EXCERPT TO READ:
******
Run Scraper
Run the retail store scraper with specified configuration.
Common Invocations
| Command | Description |
|---|---|
/run-scraper verizon | Single retailer with defaults |
/run-scraper all --test | All retailers, test mode (10 stores each) |
/run-scraper target --limit 50 | Target with 50-store limit |
/run-scraper all --incremental | Incremental update (new/changed only) |
/run-scraper verizon --proxy residential | Single retailer with proxy |
/run-scraper all --cloud | All retailers with GCS sync |
Available Flags
| Flag | Description |
|---|---|
--retailer <name> | Run specific retailer (verizon, att, target, tmobile, walmart, bestbuy, telus, cricket) |
--all | Run all enabled retailers concurrently |
--test | Test mode - 10 stores per retailer |
--limit <n> | Limit stores per retailer |
--resume | Resume from checkpoints |
--incremental | Only scrape new/changed stores |
--proxy <mode> | Proxy mode: direct, residential, web_scraper_api |
--validate-proxy | Validate proxy credentials before running |
--format <types> | Export formats: json,csv,excel,geojson |
--cloud | Sync to GCS after scraping |
--gcs-history | Save timestamped history copies |
--states <codes> | Target specific states (Verizon only) |
--exclude <retailers> | Exclude specific retailers from --all |
--status | Check status without running |
Execution Steps
- •Ensure virtualenv is active:
source venv/bin/activate - •Parse user arguments from the command
- •Run:
python run.py {parsed_args} - •Report:
- •Store counts per retailer
- •Any errors or rate limiting encountered
- •Change detection summary (new/closed/modified)
- •GCS sync status if --cloud used
Examples
bash
# Quick test run python run.py --retailer verizon --test # Production run with proxy and cloud sync python run.py --all --proxy residential --cloud # Incremental update for specific retailers python run.py --retailer target --retailer walmart --incremental # Full run excluding problematic retailers python run.py --all --exclude bestbuy --proxy residential
Error Handling
- •If rate limited (429), report the retailer and suggest
--proxy residential - •If credentials missing for proxy, suggest running
--validate-proxyfirst - •If GCS fails, data is still saved locally in
data/{retailer}/output/
******
DATA SECTION:
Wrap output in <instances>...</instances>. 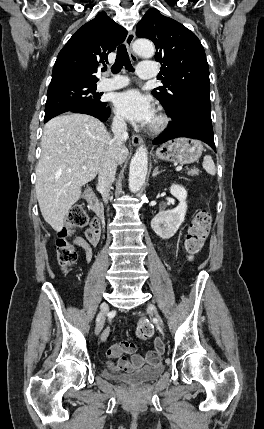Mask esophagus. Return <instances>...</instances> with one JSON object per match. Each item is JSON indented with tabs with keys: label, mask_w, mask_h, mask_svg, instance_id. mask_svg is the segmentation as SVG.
Segmentation results:
<instances>
[{
	"label": "esophagus",
	"mask_w": 264,
	"mask_h": 429,
	"mask_svg": "<svg viewBox=\"0 0 264 429\" xmlns=\"http://www.w3.org/2000/svg\"><path fill=\"white\" fill-rule=\"evenodd\" d=\"M134 39H135V32L134 31H130L127 34V36H126L125 44H126V47L128 49V52L130 54L131 59L133 61H136L137 57H136V55L132 51V45H133ZM131 142H132V144L134 146H139V145H141L143 143V139L139 135H137V134H132V136H131Z\"/></svg>",
	"instance_id": "esophagus-1"
}]
</instances>
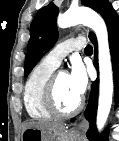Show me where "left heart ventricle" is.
Wrapping results in <instances>:
<instances>
[{
    "label": "left heart ventricle",
    "instance_id": "obj_1",
    "mask_svg": "<svg viewBox=\"0 0 119 141\" xmlns=\"http://www.w3.org/2000/svg\"><path fill=\"white\" fill-rule=\"evenodd\" d=\"M80 97L73 91L68 74L60 72L56 82V101L62 110H70L76 106Z\"/></svg>",
    "mask_w": 119,
    "mask_h": 141
}]
</instances>
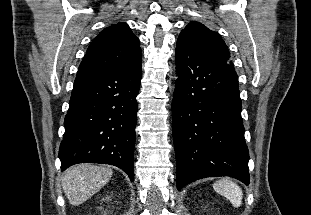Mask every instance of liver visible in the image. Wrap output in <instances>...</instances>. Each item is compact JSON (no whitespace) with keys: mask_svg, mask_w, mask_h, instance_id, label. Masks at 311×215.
<instances>
[{"mask_svg":"<svg viewBox=\"0 0 311 215\" xmlns=\"http://www.w3.org/2000/svg\"><path fill=\"white\" fill-rule=\"evenodd\" d=\"M111 168L93 164L70 167L62 178L64 193L73 206H78L98 192L111 179Z\"/></svg>","mask_w":311,"mask_h":215,"instance_id":"1","label":"liver"}]
</instances>
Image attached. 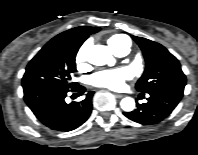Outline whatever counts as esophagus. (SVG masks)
Listing matches in <instances>:
<instances>
[{"label":"esophagus","instance_id":"34e87169","mask_svg":"<svg viewBox=\"0 0 198 155\" xmlns=\"http://www.w3.org/2000/svg\"><path fill=\"white\" fill-rule=\"evenodd\" d=\"M114 95H115L116 98H119V99L124 97L123 94H114Z\"/></svg>","mask_w":198,"mask_h":155}]
</instances>
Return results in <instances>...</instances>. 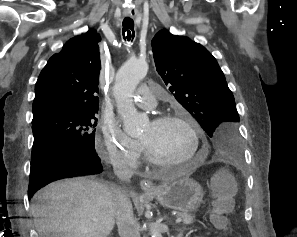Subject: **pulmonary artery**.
<instances>
[{"instance_id": "e3ab8cb5", "label": "pulmonary artery", "mask_w": 297, "mask_h": 237, "mask_svg": "<svg viewBox=\"0 0 297 237\" xmlns=\"http://www.w3.org/2000/svg\"><path fill=\"white\" fill-rule=\"evenodd\" d=\"M159 93L151 85H141L134 97V102L141 107H154Z\"/></svg>"}]
</instances>
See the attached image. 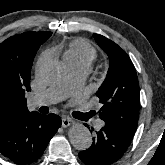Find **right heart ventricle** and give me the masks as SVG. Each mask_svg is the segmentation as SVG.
I'll use <instances>...</instances> for the list:
<instances>
[{"mask_svg":"<svg viewBox=\"0 0 165 165\" xmlns=\"http://www.w3.org/2000/svg\"><path fill=\"white\" fill-rule=\"evenodd\" d=\"M97 57L96 49L84 39H74L63 48L64 61L70 66L88 68Z\"/></svg>","mask_w":165,"mask_h":165,"instance_id":"right-heart-ventricle-1","label":"right heart ventricle"}]
</instances>
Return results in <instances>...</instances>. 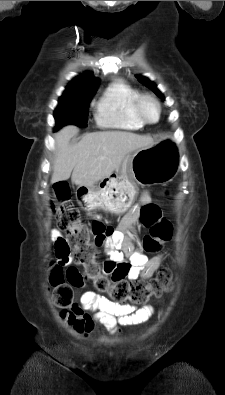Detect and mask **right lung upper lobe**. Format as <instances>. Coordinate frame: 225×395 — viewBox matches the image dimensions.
<instances>
[{
	"label": "right lung upper lobe",
	"instance_id": "obj_1",
	"mask_svg": "<svg viewBox=\"0 0 225 395\" xmlns=\"http://www.w3.org/2000/svg\"><path fill=\"white\" fill-rule=\"evenodd\" d=\"M99 86V79L94 78L91 73L74 78L66 87L64 93L71 94H91L95 93Z\"/></svg>",
	"mask_w": 225,
	"mask_h": 395
}]
</instances>
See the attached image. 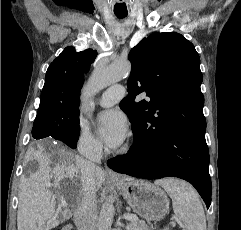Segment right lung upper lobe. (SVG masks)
I'll return each instance as SVG.
<instances>
[{
    "instance_id": "obj_1",
    "label": "right lung upper lobe",
    "mask_w": 241,
    "mask_h": 230,
    "mask_svg": "<svg viewBox=\"0 0 241 230\" xmlns=\"http://www.w3.org/2000/svg\"><path fill=\"white\" fill-rule=\"evenodd\" d=\"M96 56L92 49L76 52L74 47H66L47 69L38 112L78 109L84 73L89 71Z\"/></svg>"
}]
</instances>
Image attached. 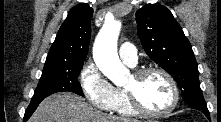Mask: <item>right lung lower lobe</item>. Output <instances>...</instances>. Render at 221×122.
Listing matches in <instances>:
<instances>
[{
	"instance_id": "1",
	"label": "right lung lower lobe",
	"mask_w": 221,
	"mask_h": 122,
	"mask_svg": "<svg viewBox=\"0 0 221 122\" xmlns=\"http://www.w3.org/2000/svg\"><path fill=\"white\" fill-rule=\"evenodd\" d=\"M42 100H38V101H31L30 105L28 106L25 115H24V122L27 121L30 116L33 114V112L36 110L37 106L39 105V103Z\"/></svg>"
}]
</instances>
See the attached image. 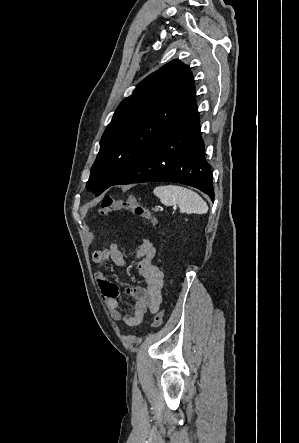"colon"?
<instances>
[{"label":"colon","mask_w":299,"mask_h":443,"mask_svg":"<svg viewBox=\"0 0 299 443\" xmlns=\"http://www.w3.org/2000/svg\"><path fill=\"white\" fill-rule=\"evenodd\" d=\"M116 211H127L134 215L140 216L142 218H145L155 224L157 222L156 217L147 209L145 208L138 197L134 195L127 196L123 199H113L110 196H105L100 203V207L98 209V214L101 216L107 215L112 212ZM165 316V310H160L155 317L153 318V321L151 323L152 328L159 327L164 319Z\"/></svg>","instance_id":"obj_1"}]
</instances>
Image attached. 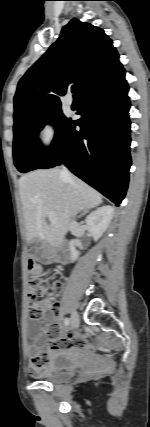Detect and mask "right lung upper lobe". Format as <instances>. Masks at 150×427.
I'll use <instances>...</instances> for the list:
<instances>
[{
	"mask_svg": "<svg viewBox=\"0 0 150 427\" xmlns=\"http://www.w3.org/2000/svg\"><path fill=\"white\" fill-rule=\"evenodd\" d=\"M120 65L111 39L101 28L72 19L19 81L14 121L60 106L59 96L65 94L70 83L80 95Z\"/></svg>",
	"mask_w": 150,
	"mask_h": 427,
	"instance_id": "cb5924a9",
	"label": "right lung upper lobe"
}]
</instances>
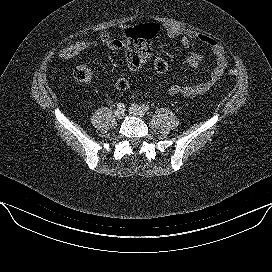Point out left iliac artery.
Here are the masks:
<instances>
[{"label":"left iliac artery","mask_w":272,"mask_h":272,"mask_svg":"<svg viewBox=\"0 0 272 272\" xmlns=\"http://www.w3.org/2000/svg\"><path fill=\"white\" fill-rule=\"evenodd\" d=\"M142 108H143L145 111H149V110H150V107H149V105H147V104H143V105H142Z\"/></svg>","instance_id":"left-iliac-artery-1"}]
</instances>
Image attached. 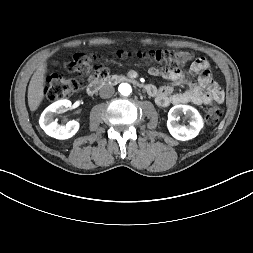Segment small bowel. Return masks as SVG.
Wrapping results in <instances>:
<instances>
[{"mask_svg": "<svg viewBox=\"0 0 253 253\" xmlns=\"http://www.w3.org/2000/svg\"><path fill=\"white\" fill-rule=\"evenodd\" d=\"M190 72L192 74H200L197 85H193L187 80L185 75L174 64L161 65L159 68L151 67L148 70L149 75L164 77L178 84H186L188 88L182 92H174L171 85L159 88L149 85L150 88L146 91L160 107H168L172 104L180 103L202 105L213 101H223L224 92L213 80L209 64L205 58H197L190 65Z\"/></svg>", "mask_w": 253, "mask_h": 253, "instance_id": "1", "label": "small bowel"}]
</instances>
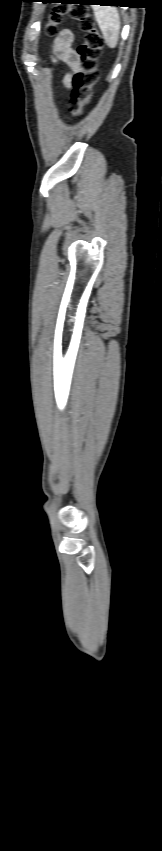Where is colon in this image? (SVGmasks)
******
REQUIREMENT:
On the run scraper page, where is data still saved if GCS fails?

SOLUTION:
Locally in data/{retailer}/output/.